### Kaynaktan Alıntı ###

Kişisel deneyim ve hislerinden yola çıkarak, hayal ve hakikatin birbirine geçtiği hikâyeler üzerinden yer değiştirme meselesini bireysel ve ortak yaklaşımlarla ele alan Hiwa K, Pre-Image (Blind as the Mother Tongue) isimli videosunda o sırada cereyan eden Almanya-Yunanistan gerginliği, ekonomik kriz, toplumların savunmasızlığı gibi geniş jeopolitik bağlamlarla sınırlı kalmayarak daha kişisel, hatta sanatçının işleri arasındaki en kişisel, daha katmanlı bir okuma öneriyor. Hiwa K bu işinde, 20 yıl önceki Irak’tan başlayıp Almanya’da sona eren yolculuğuna referans vererek, Cosentino’nun fotoğraf albümü gibi, fakat daha farklı bir dille yol hikâyesi anlatıyor. Türkiye’den Yunanistan’a, oradan İtalya’ya uzanan bu yolculukta sanatçı daha önceki işlerinde de görülen, dikiz aynalarından oluşan bir düzeneği burnunda dengede tutarak tarlalar, patikalar, köyler, limanlar arasından hedefine, Avrupa’ya ulaşmaya çalışıyor. Sanatçı, yolculuğunda deneyimlediği mekân ve zamanın öznelliğinden yola çıkarak inşa ettiği ve adaptasyon aleti olarak tanımladığı düzeneğin aynalarının rehberliğinde yolunu bulmaya çalışıyor. Ancak yürümeye devam ettikçe dengede tutabileceği bu aynalar, K için bir çeşit hayatta kalma aracı. Gittiği yerlerde hiçbir zaman tam resmi kendi gözleriyle göremeyeceği ve kavrayamayacağı için neredeyse organlarının ve duyularının bir devamı olarak aynaların rehberliğine istinat ediyor. Kendisini ekrandan izleyerek bulunduğu konumu işaretleyen Kayan’ın pratiğini de akla getiriyor.

### Veri Kümesi İçeriği ###

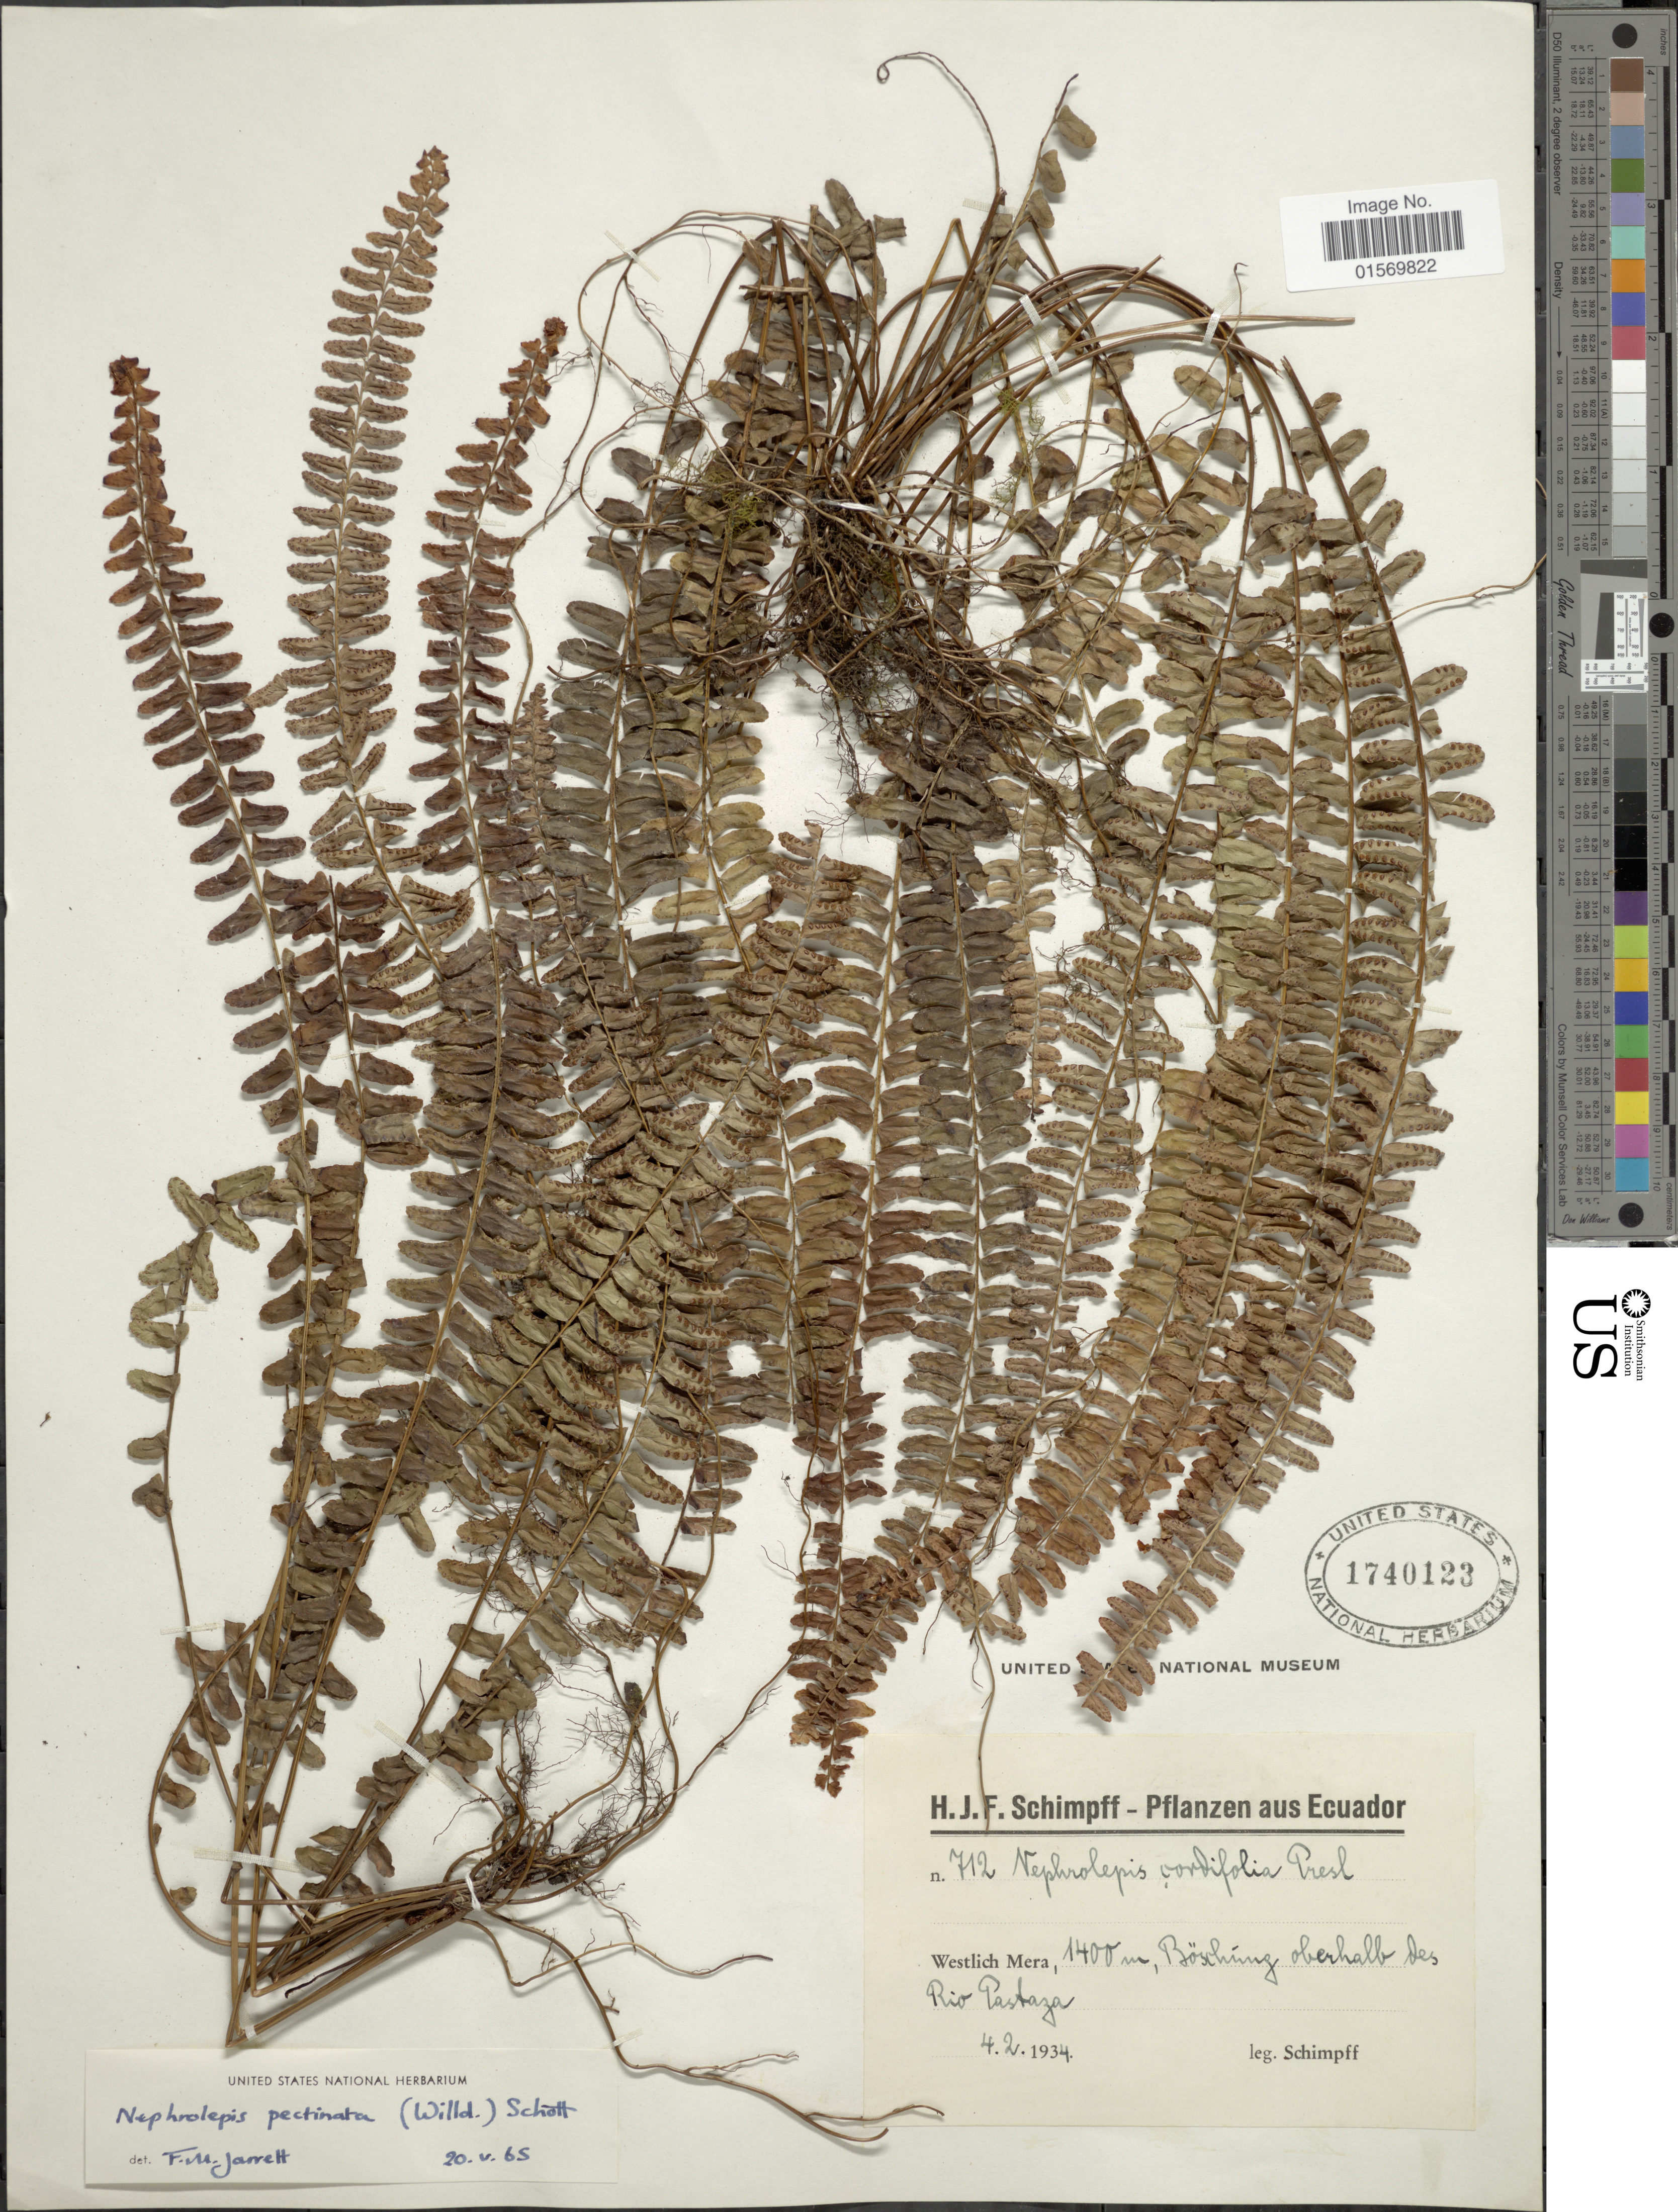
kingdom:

###

- Ne İsteniyor
Hiwa K'nın videosunu anlatan metindeki şu cümleyi İngilizceye çevirin: "Sanatçı, yolculuğunda deneyimlediği mekân ve zamanın öznelliğinden yola çıkarak inşa ettiği ve adaptasyon aleti olarak tanımladığı düzeneğin aynalarının rehberliğinde yolunu bulmaya çalışıyor."

- Yazılı Yanıt
The artist tries to find the way under the guidance of the mirrors of an apparatus that the artist built out of the subjectivity of the space and time experienced on the journey and defines as an adaptation tool.